## Source data
______

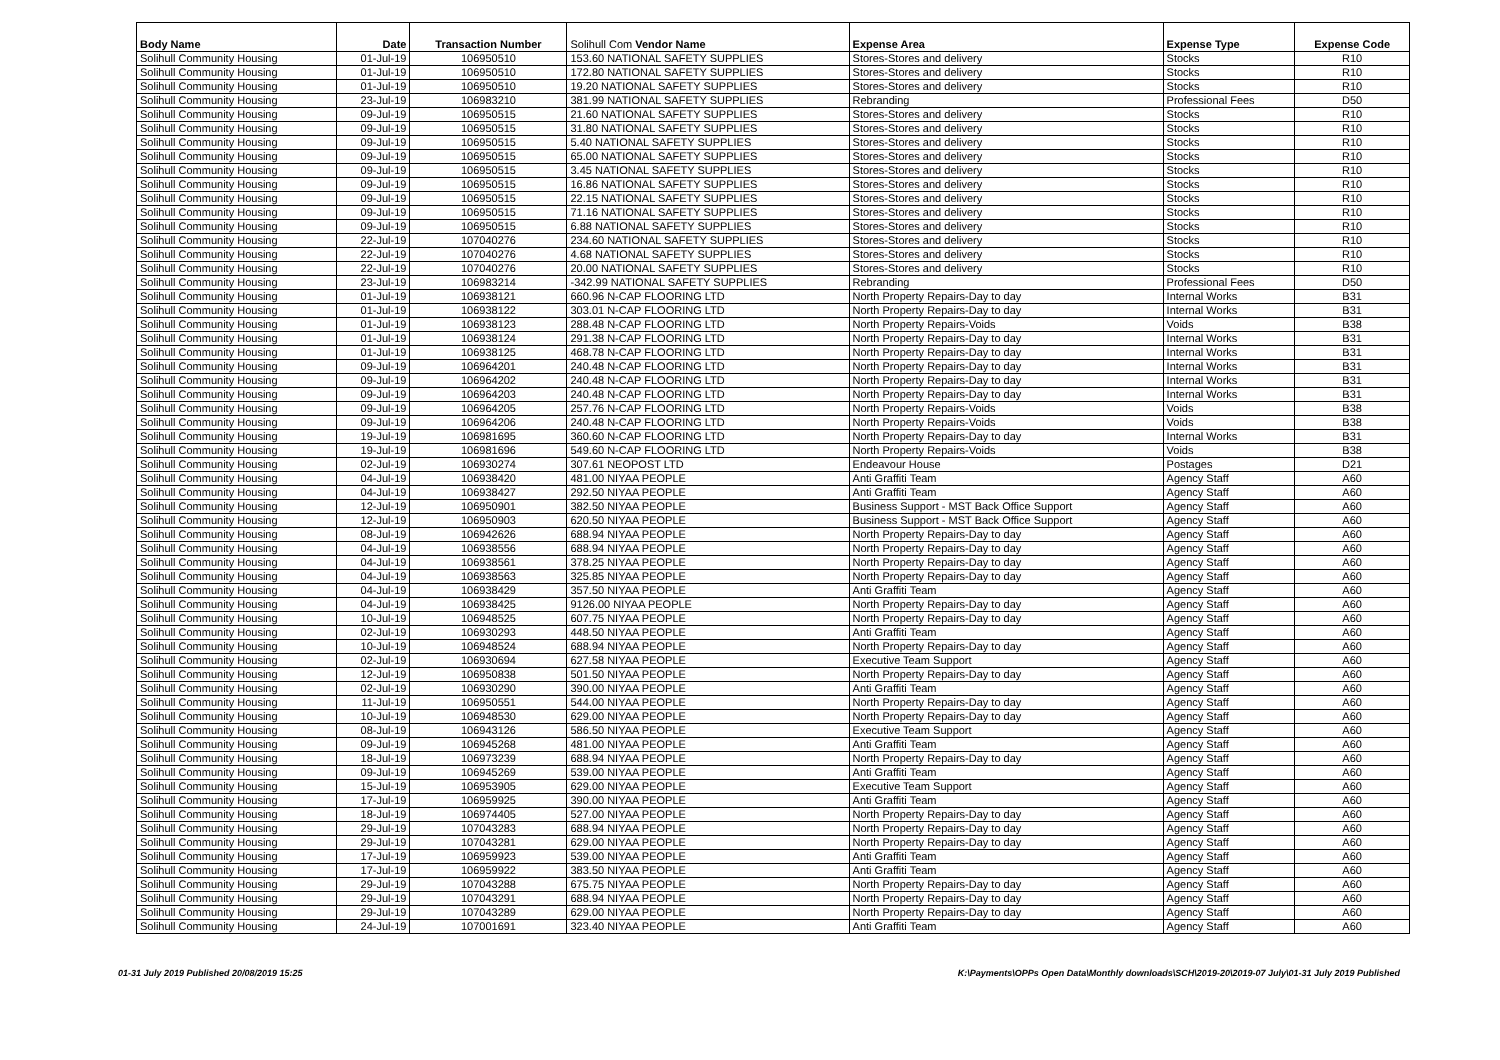| Body Name | Date | Transaction Number | Solihull Com Vendor Name | Expense Area | Expense Type | Expense Code |
| --- | --- | --- | --- | --- | --- | --- |
| Solihull Community Housing | 01-Jul-19 | 106950510 | 153.60 NATIONAL SAFETY SUPPLIES | Stores-Stores and delivery | Stocks | R10 |
| Solihull Community Housing | 01-Jul-19 | 106950510 | 172.80 NATIONAL SAFETY SUPPLIES | Stores-Stores and delivery | Stocks | R10 |
| Solihull Community Housing | 01-Jul-19 | 106950510 | 19.20 NATIONAL SAFETY SUPPLIES | Stores-Stores and delivery | Stocks | R10 |
| Solihull Community Housing | 23-Jul-19 | 106983210 | 381.99 NATIONAL SAFETY SUPPLIES | Rebranding | Professional Fees | D50 |
| Solihull Community Housing | 09-Jul-19 | 106950515 | 21.60 NATIONAL SAFETY SUPPLIES | Stores-Stores and delivery | Stocks | R10 |
| Solihull Community Housing | 09-Jul-19 | 106950515 | 31.80 NATIONAL SAFETY SUPPLIES | Stores-Stores and delivery | Stocks | R10 |
| Solihull Community Housing | 09-Jul-19 | 106950515 | 5.40 NATIONAL SAFETY SUPPLIES | Stores-Stores and delivery | Stocks | R10 |
| Solihull Community Housing | 09-Jul-19 | 106950515 | 65.00 NATIONAL SAFETY SUPPLIES | Stores-Stores and delivery | Stocks | R10 |
| Solihull Community Housing | 09-Jul-19 | 106950515 | 3.45 NATIONAL SAFETY SUPPLIES | Stores-Stores and delivery | Stocks | R10 |
| Solihull Community Housing | 09-Jul-19 | 106950515 | 16.86 NATIONAL SAFETY SUPPLIES | Stores-Stores and delivery | Stocks | R10 |
| Solihull Community Housing | 09-Jul-19 | 106950515 | 22.15 NATIONAL SAFETY SUPPLIES | Stores-Stores and delivery | Stocks | R10 |
| Solihull Community Housing | 09-Jul-19 | 106950515 | 71.16 NATIONAL SAFETY SUPPLIES | Stores-Stores and delivery | Stocks | R10 |
| Solihull Community Housing | 09-Jul-19 | 106950515 | 6.88 NATIONAL SAFETY SUPPLIES | Stores-Stores and delivery | Stocks | R10 |
| Solihull Community Housing | 22-Jul-19 | 107040276 | 234.60 NATIONAL SAFETY SUPPLIES | Stores-Stores and delivery | Stocks | R10 |
| Solihull Community Housing | 22-Jul-19 | 107040276 | 4.68 NATIONAL SAFETY SUPPLIES | Stores-Stores and delivery | Stocks | R10 |
| Solihull Community Housing | 22-Jul-19 | 107040276 | 20.00 NATIONAL SAFETY SUPPLIES | Stores-Stores and delivery | Stocks | R10 |
| Solihull Community Housing | 23-Jul-19 | 106983214 | -342.99 NATIONAL SAFETY SUPPLIES | Rebranding | Professional Fees | D50 |
| Solihull Community Housing | 01-Jul-19 | 106938121 | 660.96 N-CAP FLOORING LTD | North Property Repairs-Day to day | Internal Works | B31 |
| Solihull Community Housing | 01-Jul-19 | 106938122 | 303.01 N-CAP FLOORING LTD | North Property Repairs-Day to day | Internal Works | B31 |
| Solihull Community Housing | 01-Jul-19 | 106938123 | 288.48 N-CAP FLOORING LTD | North Property Repairs-Voids | Voids | B38 |
| Solihull Community Housing | 01-Jul-19 | 106938124 | 291.38 N-CAP FLOORING LTD | North Property Repairs-Day to day | Internal Works | B31 |
| Solihull Community Housing | 01-Jul-19 | 106938125 | 468.78 N-CAP FLOORING LTD | North Property Repairs-Day to day | Internal Works | B31 |
| Solihull Community Housing | 09-Jul-19 | 106964201 | 240.48 N-CAP FLOORING LTD | North Property Repairs-Day to day | Internal Works | B31 |
| Solihull Community Housing | 09-Jul-19 | 106964202 | 240.48 N-CAP FLOORING LTD | North Property Repairs-Day to day | Internal Works | B31 |
| Solihull Community Housing | 09-Jul-19 | 106964203 | 240.48 N-CAP FLOORING LTD | North Property Repairs-Day to day | Internal Works | B31 |
| Solihull Community Housing | 09-Jul-19 | 106964205 | 257.76 N-CAP FLOORING LTD | North Property Repairs-Voids | Voids | B38 |
| Solihull Community Housing | 09-Jul-19 | 106964206 | 240.48 N-CAP FLOORING LTD | North Property Repairs-Voids | Voids | B38 |
| Solihull Community Housing | 19-Jul-19 | 106981695 | 360.60 N-CAP FLOORING LTD | North Property Repairs-Day to day | Internal Works | B31 |
| Solihull Community Housing | 19-Jul-19 | 106981696 | 549.60 N-CAP FLOORING LTD | North Property Repairs-Voids | Voids | B38 |
| Solihull Community Housing | 02-Jul-19 | 106930274 | 307.61 NEOPOST LTD | Endeavour House | Postages | D21 |
| Solihull Community Housing | 04-Jul-19 | 106938420 | 481.00 NIYAA PEOPLE | Anti Graffiti Team | Agency Staff | A60 |
| Solihull Community Housing | 04-Jul-19 | 106938427 | 292.50 NIYAA PEOPLE | Anti Graffiti Team | Agency Staff | A60 |
| Solihull Community Housing | 12-Jul-19 | 106950901 | 382.50 NIYAA PEOPLE | Business Support - MST Back Office Support | Agency Staff | A60 |
| Solihull Community Housing | 12-Jul-19 | 106950903 | 620.50 NIYAA PEOPLE | Business Support - MST Back Office Support | Agency Staff | A60 |
| Solihull Community Housing | 08-Jul-19 | 106942626 | 688.94 NIYAA PEOPLE | North Property Repairs-Day to day | Agency Staff | A60 |
| Solihull Community Housing | 04-Jul-19 | 106938556 | 688.94 NIYAA PEOPLE | North Property Repairs-Day to day | Agency Staff | A60 |
| Solihull Community Housing | 04-Jul-19 | 106938561 | 378.25 NIYAA PEOPLE | North Property Repairs-Day to day | Agency Staff | A60 |
| Solihull Community Housing | 04-Jul-19 | 106938563 | 325.85 NIYAA PEOPLE | North Property Repairs-Day to day | Agency Staff | A60 |
| Solihull Community Housing | 04-Jul-19 | 106938429 | 357.50 NIYAA PEOPLE | Anti Graffiti Team | Agency Staff | A60 |
| Solihull Community Housing | 04-Jul-19 | 106938425 | 9126.00 NIYAA PEOPLE | North Property Repairs-Day to day | Agency Staff | A60 |
| Solihull Community Housing | 10-Jul-19 | 106948525 | 607.75 NIYAA PEOPLE | North Property Repairs-Day to day | Agency Staff | A60 |
| Solihull Community Housing | 02-Jul-19 | 106930293 | 448.50 NIYAA PEOPLE | Anti Graffiti Team | Agency Staff | A60 |
| Solihull Community Housing | 10-Jul-19 | 106948524 | 688.94 NIYAA PEOPLE | North Property Repairs-Day to day | Agency Staff | A60 |
| Solihull Community Housing | 02-Jul-19 | 106930694 | 627.58 NIYAA PEOPLE | Executive Team Support | Agency Staff | A60 |
| Solihull Community Housing | 12-Jul-19 | 106950838 | 501.50 NIYAA PEOPLE | North Property Repairs-Day to day | Agency Staff | A60 |
| Solihull Community Housing | 02-Jul-19 | 106930290 | 390.00 NIYAA PEOPLE | Anti Graffiti Team | Agency Staff | A60 |
| Solihull Community Housing | 11-Jul-19 | 106950551 | 544.00 NIYAA PEOPLE | North Property Repairs-Day to day | Agency Staff | A60 |
| Solihull Community Housing | 10-Jul-19 | 106948530 | 629.00 NIYAA PEOPLE | North Property Repairs-Day to day | Agency Staff | A60 |
| Solihull Community Housing | 08-Jul-19 | 106943126 | 586.50 NIYAA PEOPLE | Executive Team Support | Agency Staff | A60 |
| Solihull Community Housing | 09-Jul-19 | 106945268 | 481.00 NIYAA PEOPLE | Anti Graffiti Team | Agency Staff | A60 |
| Solihull Community Housing | 18-Jul-19 | 106973239 | 688.94 NIYAA PEOPLE | North Property Repairs-Day to day | Agency Staff | A60 |
| Solihull Community Housing | 09-Jul-19 | 106945269 | 539.00 NIYAA PEOPLE | Anti Graffiti Team | Agency Staff | A60 |
| Solihull Community Housing | 15-Jul-19 | 106953905 | 629.00 NIYAA PEOPLE | Executive Team Support | Agency Staff | A60 |
| Solihull Community Housing | 17-Jul-19 | 106959925 | 390.00 NIYAA PEOPLE | Anti Graffiti Team | Agency Staff | A60 |
| Solihull Community Housing | 18-Jul-19 | 106974405 | 527.00 NIYAA PEOPLE | North Property Repairs-Day to day | Agency Staff | A60 |
| Solihull Community Housing | 29-Jul-19 | 107043283 | 688.94 NIYAA PEOPLE | North Property Repairs-Day to day | Agency Staff | A60 |
| Solihull Community Housing | 29-Jul-19 | 107043281 | 629.00 NIYAA PEOPLE | North Property Repairs-Day to day | Agency Staff | A60 |
| Solihull Community Housing | 17-Jul-19 | 106959923 | 539.00 NIYAA PEOPLE | Anti Graffiti Team | Agency Staff | A60 |
| Solihull Community Housing | 17-Jul-19 | 106959922 | 383.50 NIYAA PEOPLE | Anti Graffiti Team | Agency Staff | A60 |
| Solihull Community Housing | 29-Jul-19 | 107043288 | 675.75 NIYAA PEOPLE | North Property Repairs-Day to day | Agency Staff | A60 |
| Solihull Community Housing | 29-Jul-19 | 107043291 | 688.94 NIYAA PEOPLE | North Property Repairs-Day to day | Agency Staff | A60 |
| Solihull Community Housing | 29-Jul-19 | 107043289 | 629.00 NIYAA PEOPLE | North Property Repairs-Day to day | Agency Staff | A60 |
| Solihull Community Housing | 24-Jul-19 | 107001691 | 323.40 NIYAA PEOPLE | Anti Graffiti Team | Agency Staff | A60 |
01-31 July 2019 Published 20/08/2019 15:25 K:\Payments\OPPs Open Data\Monthly downloads\SCH\2019-20\2019-07 July\01-31 July 2019 Published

______

## Task directions
With the pictures left out, restate word for word every line of the data above, from the first down to the line that contains "106950515 | 16.86".

## Solution for this exercise
| Body Name | Date | Transaction Number | Solihull Com Vendor Name | Expense Area | Expense Type | Expense Code |
| --- | --- | --- | --- | --- | --- | --- |
| Solihull Community Housing | 01-Jul-19 | 106950510 | 153.60 NATIONAL SAFETY SUPPLIES | Stores-Stores and delivery | Stocks | R10 |
| Solihull Community Housing | 01-Jul-19 | 106950510 | 172.80 NATIONAL SAFETY SUPPLIES | Stores-Stores and delivery | Stocks | R10 |
| Solihull Community Housing | 01-Jul-19 | 106950510 | 19.20 NATIONAL SAFETY SUPPLIES | Stores-Stores and delivery | Stocks | R10 |
| Solihull Community Housing | 23-Jul-19 | 106983210 | 381.99 NATIONAL SAFETY SUPPLIES | Rebranding | Professional Fees | D50 |
| Solihull Community Housing | 09-Jul-19 | 106950515 | 21.60 NATIONAL SAFETY SUPPLIES | Stores-Stores and delivery | Stocks | R10 |
| Solihull Community Housing | 09-Jul-19 | 106950515 | 31.80 NATIONAL SAFETY SUPPLIES | Stores-Stores and delivery | Stocks | R10 |
| Solihull Community Housing | 09-Jul-19 | 106950515 | 5.40 NATIONAL SAFETY SUPPLIES | Stores-Stores and delivery | Stocks | R10 |
| Solihull Community Housing | 09-Jul-19 | 106950515 | 65.00 NATIONAL SAFETY SUPPLIES | Stores-Stores and delivery | Stocks | R10 |
| Solihull Community Housing | 09-Jul-19 | 106950515 | 3.45 NATIONAL SAFETY SUPPLIES | Stores-Stores and delivery | Stocks | R10 |
| Solihull Community Housing | 09-Jul-19 | 106950515 | 16.86 NATIONAL SAFETY SUPPLIES | Stores-Stores and delivery | Stocks | R10 |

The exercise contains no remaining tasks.